Arons v NJ - Sarokin Bench Decision (5.2MB PDF)


New Jersey was horrified to learn that the case would go forward, and that I had discovery rights for what officials thought were private documents. Through discovery I learned about the political connections and corruption imbedded in the state fabric of special education, not known during federal investigation.

Once that action was filed, many of the OAL judges reacted negatively, some becoming overtly hostile both to me and the parents who sought me out. For the first time I began loosing case after case, with personal attacks on and off the record from certain judges who seemed to be assigned to me over and over again.

1987 - Sarokin’s District Court decision in Arons was issued. After extensive depositions, discovery, briefs, and oral argument, Judge Sarokin held that the Court had no authority to award me fees for my work, but that “Legislation seems appropriate, and possibly necessary, to compensate those persons such as plaintiff, who are providing a vital service to the handicapped which may not be available otherwise.” Judge Sarokin inquired of the State about the news blackout. It was not denied.

In what can only be Divine Providence, I was referred to David Vladeck at Public Citizen Litigation Group after receiving the Sarokin decision in the mail. I was in Mr. Vladeck’s office 24 hours after making the first call to him. Public Citizen accepted my case and many subsequent cases. I will be, and families will be forever in their debt.

Sarokin District Court Decision (5.3MB PDF)

1987-1990 - A New Jersey parent, Edward Heldman, moved to Minisink, New York with his wife and son, a child I had represented in 1984 at OAL. The family could not find representation in New York and, as a result, asked me to represent them in their dispute with Minisink, a precedent setting case which Mr. Heldman later took to the federal level. (Heldman ex rel. T.H. v. Sobol, 962F.2d 148); (2d Cir.1992). This case introduced me to the peculiarities of the New York system of due process, as well as the tightly controlled political structure around it.

1988 - The 3rd circuit ruling was published in Arons v. New Jersey Board of Education, 842 F.2d 58; (3rd Cir.1988), EHLR 559:358. The Third Circuit held that I could be paid as a consultant or expert, but that individual States controlled who practiced law there. On August 12, 1988, Mr. Vladeck and Public Citizen filed an appeal of the 3rd Circuit decision to the U.S. Supreme Court. It was not accepted. This was to be the first of my three strikes at bat at the U.S. Supreme Court.
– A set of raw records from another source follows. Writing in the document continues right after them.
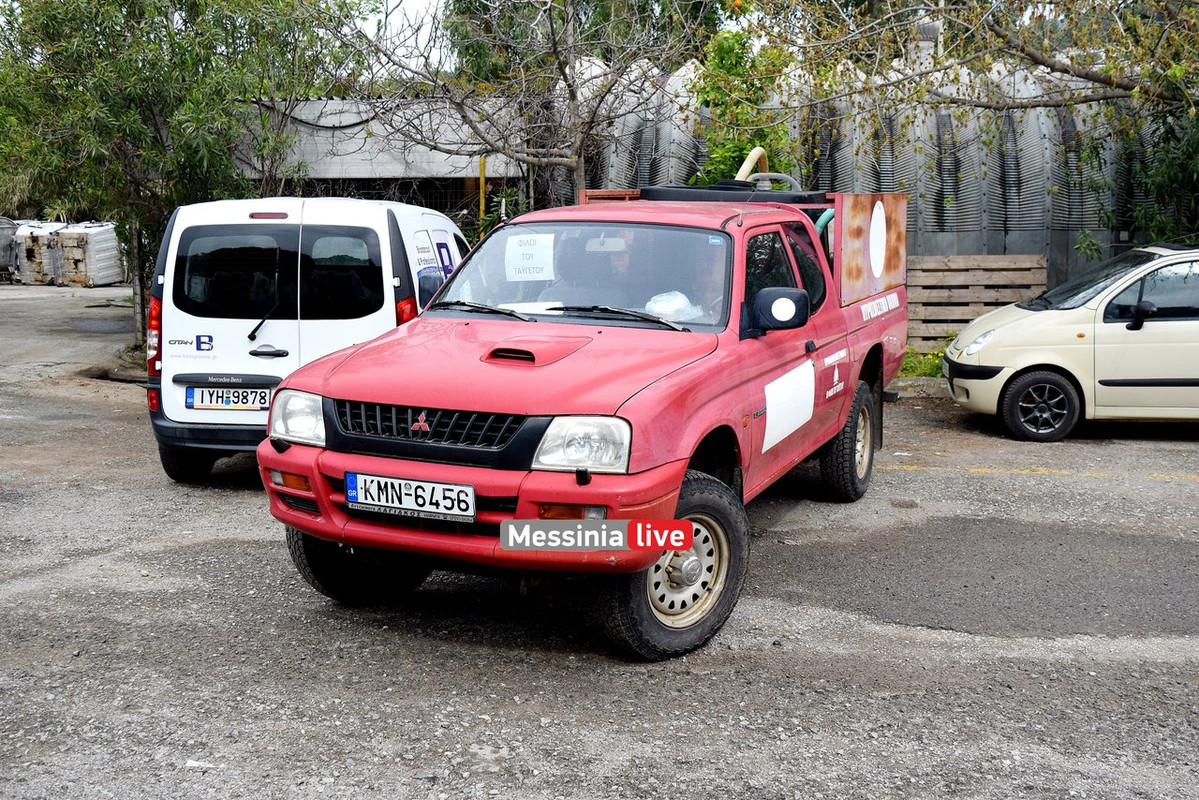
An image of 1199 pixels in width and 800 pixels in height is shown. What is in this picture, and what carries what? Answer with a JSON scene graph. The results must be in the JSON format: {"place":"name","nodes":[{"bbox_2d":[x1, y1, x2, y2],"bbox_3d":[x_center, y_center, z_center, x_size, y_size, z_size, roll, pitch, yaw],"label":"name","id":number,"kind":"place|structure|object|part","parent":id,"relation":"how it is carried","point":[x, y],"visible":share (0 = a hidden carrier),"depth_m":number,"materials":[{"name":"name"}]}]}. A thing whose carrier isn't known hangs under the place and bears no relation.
{"place":"outdoors","nodes":[
{"label":"outdoors","id":0,"kind":"place"},
{"bbox_2d":[239,95,526,227],"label":"building","id":1,"kind":"structure","parent":0,"point":[334,103],"depth_m":19.54,"materials":[{"name":"grey"}]},
{"bbox_2d":[354,0,453,77],"label":"sky","id":2,"kind":"structure","parent":0,"point":[397,1],"materials":[{"name":"white"}]},
{"bbox_2d":[0,277,1198,799],"label":"gravel lot","id":3,"kind":"structure","parent":0,"point":[1176,455],"materials":[{"name":"grey"}]},
{"bbox_2d":[0,217,19,282],"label":"container","id":4,"kind":"object","parent":3,"relation":"on","point":[3,241],"visible":0.67,"depth_m":31.58,"materials":[{"name":"grey metal"}]},
{"bbox_2d":[11,221,63,284],"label":"dumpster","id":5,"kind":"object","parent":3,"relation":"on","point":[38,271],"visible":0.62,"depth_m":31.78,"materials":[{"name":"grey metal"}]},
{"bbox_2d":[52,221,122,286],"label":"dumpster","id":6,"kind":"object","parent":3,"relation":"on","point":[99,243],"visible":0.72,"depth_m":31.02,"materials":[{"name":"grey metal"}]},
{"bbox_2d":[0,0,359,343],"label":"tree","id":7,"kind":"object","parent":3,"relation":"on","point":[97,10],"visible":0.87,"depth_m":13.59,"materials":[{"name":"green plant"}]},
{"bbox_2d":[144,196,470,483],"bbox_3d":[-1.806,-0.596,9.073,1.788,1.812,4.295,1,8,3],"label":"white van","id":8,"kind":"object","parent":3,"relation":"on","point":[383,229],"visible":0.63,"depth_m":7.48,"materials":[{"name":"white metal"}]},
{"label":"tail light","id":9,"kind":"part","parent":8,"relation":"part of","materials":[{"name":"red plastic"}]},
{"label":"van wheel","id":10,"kind":"part","parent":8,"relation":"part of","materials":[{"name":"black rubber"}]},
{"bbox_2d":[184,386,271,410],"bbox_3d":[-2.236,0.000,7.454,0.540,0.171,0.101,1,8,3],"label":"license plate","id":11,"kind":"object","parent":8,"relation":"attached to","point":[263,400],"visible":0.96,"depth_m":7.43,"materials":[{"name":"white metal"}]},
{"label":"brake light","id":12,"kind":"part","parent":8,"relation":"part of","materials":[{"name":"red plastic"}]},
{"label":"van door handle","id":13,"kind":"part","parent":8,"relation":"part of","materials":[{"name":"black plastic"}]},
{"label":"window","id":14,"kind":"part","parent":8,"relation":"part of","materials":[{"name":"black glass"}]},
{"label":"tail light","id":15,"kind":"part","parent":8,"relation":"part of","materials":[{"name":"red plastic"}]},
{"bbox_2d":[260,170,908,660],"bbox_3d":[0.406,-0.252,6.601,2.040,1.789,5.172,4,9,25],"label":"pickup truck","id":16,"kind":"object","parent":3,"relation":"on","point":[341,539],"visible":0.91,"depth_m":5.16,"materials":[{"name":"red metal"}]},
{"label":"tire","id":17,"kind":"part","parent":16,"relation":"part of","materials":[{"name":"black rubber"}]},
{"bbox_2d":[345,471,474,522],"bbox_3d":[-0.735,0.378,4.752,0.477,0.170,0.114,1,8,3],"label":"license plate","id":18,"kind":"object","parent":16,"relation":"attached to","point":[360,500],"visible":0.97,"depth_m":4.73,"materials":[{"name":"white metal"}]},
{"label":"grille","id":19,"kind":"part","parent":16,"relation":"part of","materials":[{"name":"black plastic"}]},
{"label":"bumper","id":20,"kind":"part","parent":16,"relation":"part of","materials":[{"name":"red plastic"}]},
{"label":"hood","id":21,"kind":"part","parent":16,"relation":"part of","materials":[{"name":"red metal"}]},
{"bbox_2d":[504,231,555,281],"bbox_3d":[-0.346,-0.701,6.099,0.305,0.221,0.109,3,9,22],"label":"paper sign","id":22,"kind":"object","parent":16,"relation":"attached to","point":[529,262],"visible":0.99,"depth_m":6.09,"materials":[{"name":"white paper"}]},
{"label":"wiper blades","id":23,"kind":"part","parent":16,"relation":"part of","materials":[{"name":"black"}]},
{"label":"windshield","id":24,"kind":"part","parent":16,"relation":"part of","materials":[{"name":"clear glass"}]},
{"label":"headlight","id":25,"kind":"part","parent":16,"relation":"part of","materials":[{"name":"clear"}]},
{"bbox_2d":[596,228,641,285],"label":"person","id":26,"kind":"object","parent":16,"relation":"in","point":[622,262],"visible":0.33,"depth_m":6.02},
{"label":"wheel","id":27,"kind":"part","parent":16,"relation":"part of","materials":[{"name":"black rubber"}]},
{"bbox_2d":[643,290,702,322],"bbox_3d":[0.322,-0.410,5.724,0.328,0.198,0.306,3,9,18],"label":"plastic bag","id":28,"kind":"object","parent":16,"relation":"in","point":[667,311],"visible":0.56,"depth_m":5.64,"materials":[{"name":"white plastic"}]},
{"bbox_2d":[681,242,728,319],"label":"person","id":29,"kind":"object","parent":16,"relation":"in","point":[705,271],"visible":0.27,"depth_m":5.89},
{"bbox_2d":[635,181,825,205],"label":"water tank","id":30,"kind":"object","parent":16,"relation":"on","point":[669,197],"visible":0.4,"depth_m":7.22,"materials":[{"name":"black"}]},
{"bbox_2d":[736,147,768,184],"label":"yellow pipe","id":31,"kind":"object","parent":16,"relation":"attached to","point":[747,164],"visible":0.4,"depth_m":8.85,"materials":[{"name":"yellow plastic"}]},
{"label":"wheel","id":32,"kind":"part","parent":16,"relation":"part of","materials":[{"name":"black rubber"}]},
{"bbox_2d":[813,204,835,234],"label":"hose","id":33,"kind":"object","parent":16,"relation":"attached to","point":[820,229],"visible":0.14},
{"bbox_2d":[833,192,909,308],"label":"panel","id":34,"kind":"object","parent":16,"relation":"attached to","point":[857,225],"visible":0.83,"depth_m":7.56,"materials":[{"name":"red metal"}]},
{"bbox_2d":[900,345,945,378],"bbox_3d":[3.569,-0.370,12.933,1.420,0.388,1.463,1,8,3],"label":"grass patch","id":35,"kind":"object","parent":3,"relation":"on","point":[923,372],"visible":0.26,"depth_m":12.99,"materials":[{"name":"green plant"}]},
{"bbox_2d":[905,254,1049,348],"bbox_3d":[4.165,-1.077,14.570,2.205,1.181,0.530,1,8,3],"label":"wooden pallet","id":36,"kind":"object","parent":3,"relation":"on","point":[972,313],"visible":0.69,"depth_m":14.50,"materials":[{"name":"brown wood"}]},
{"bbox_2d":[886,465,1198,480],"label":"yellow line","id":37,"kind":"object","parent":3,"relation":"on","point":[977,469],"visible":0.96,"depth_m":8.45,"materials":[{"name":"yellow"}]},
{"bbox_2d":[942,242,1198,442],"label":"yellow car","id":38,"kind":"object","parent":3,"relation":"on","point":[1120,332],"visible":0.99,"depth_m":9.70,"materials":[{"name":"beige metal"}]},
{"label":"car headlight","id":39,"kind":"part","parent":38,"relation":"part of","materials":[{"name":"white"}]},
{"label":"car wheel","id":40,"kind":"part","parent":38,"relation":"part of","materials":[{"name":"black rubber"}]},
{"label":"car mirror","id":41,"kind":"part","parent":38,"relation":"part of","materials":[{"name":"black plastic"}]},
{"bbox_2d":[538,50,1164,294],"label":"building","id":42,"kind":"structure","parent":0,"point":[965,248],"depth_m":15.85,"materials":[{"name":"grey metal"}]},
{"bbox_2d":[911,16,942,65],"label":"chimney","id":43,"kind":"object","parent":42,"relation":"on","point":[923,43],"visible":0.37,"depth_m":15.85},
{"label":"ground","id":44,"kind":"structure","parent":0},
{"bbox_2d":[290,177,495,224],"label":"wire fence","id":45,"kind":"object","parent":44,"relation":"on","point":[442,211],"visible":0.2,"depth_m":19.08,"materials":[{"name":"black metal"}]},
{"bbox_2d":[478,156,486,221],"bbox_3d":[-1.512,-2.067,15.977,0.099,2.161,0.103,1,8,3],"label":"yellow pole","id":46,"kind":"object","parent":44,"relation":"on","point":[482,169],"visible":0.42,"depth_m":15.86,"materials":[{"name":"yellow metal"}]},
{"bbox_2d":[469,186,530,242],"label":"shrub","id":47,"kind":"object","parent":44,"relation":"on","point":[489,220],"visible":0.32,"depth_m":15.74,"materials":[{"name":"green plant"}]},
{"bbox_2d":[337,0,700,206],"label":"bare tree","id":48,"kind":"object","parent":44,"relation":"on","point":[568,85],"visible":0.91,"depth_m":14.22,"materials":[{"name":"plant"}]},
{"bbox_2d":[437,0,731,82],"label":"tree","id":49,"kind":"object","parent":44,"relation":"on","point":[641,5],"visible":0.46,"depth_m":26.10,"materials":[{"name":"green plant"}]},
{"bbox_2d":[689,25,796,184],"bbox_3d":[1.684,-2.682,14.969,1.557,3.606,1.826,1,8,3],"label":"shrub","id":50,"kind":"object","parent":44,"relation":"on","point":[733,68],"visible":0.49,"depth_m":14.67,"materials":[{"name":"green plant"}]},
{"bbox_2d":[747,0,1198,255],"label":"tree","id":51,"kind":"object","parent":44,"relation":"on","point":[1087,75],"visible":0.89,"depth_m":12.27,"materials":[{"name":"plant"}]},
{"bbox_2d":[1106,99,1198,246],"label":"shrub","id":52,"kind":"object","parent":44,"relation":"on","point":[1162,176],"visible":0.63,"depth_m":13.41,"materials":[{"name":"green plant"}]}
]}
3rd Circuit Ruling (2.2MB PDF)

1989 - Following the 3rd Circuit decision, New Jersey attempted to pass a rule disallowing nonlawyer representation at OAL. The proposed rule change was published in the New Jersey Register, specifically naming me as the object of the new rule governing representation in special education hearings. As a result, over 10,000 signatures and letters were received by the State on the issue. Three public hearings were held in different regions of the state. The only group who supported the proposed rule was the Education Law Center. Everyone else, including Governor James Florio, supported withdrawal of the proposed rule. An OAL judge, Beatrice Tylecki, was assigned to write a decision based on input from the public hearings. Her decision supported passing of the rule. It was later vacated when the State passed a specific rule permitting nonlawyer representation in hearings, provided the representative had special knowledge in special education.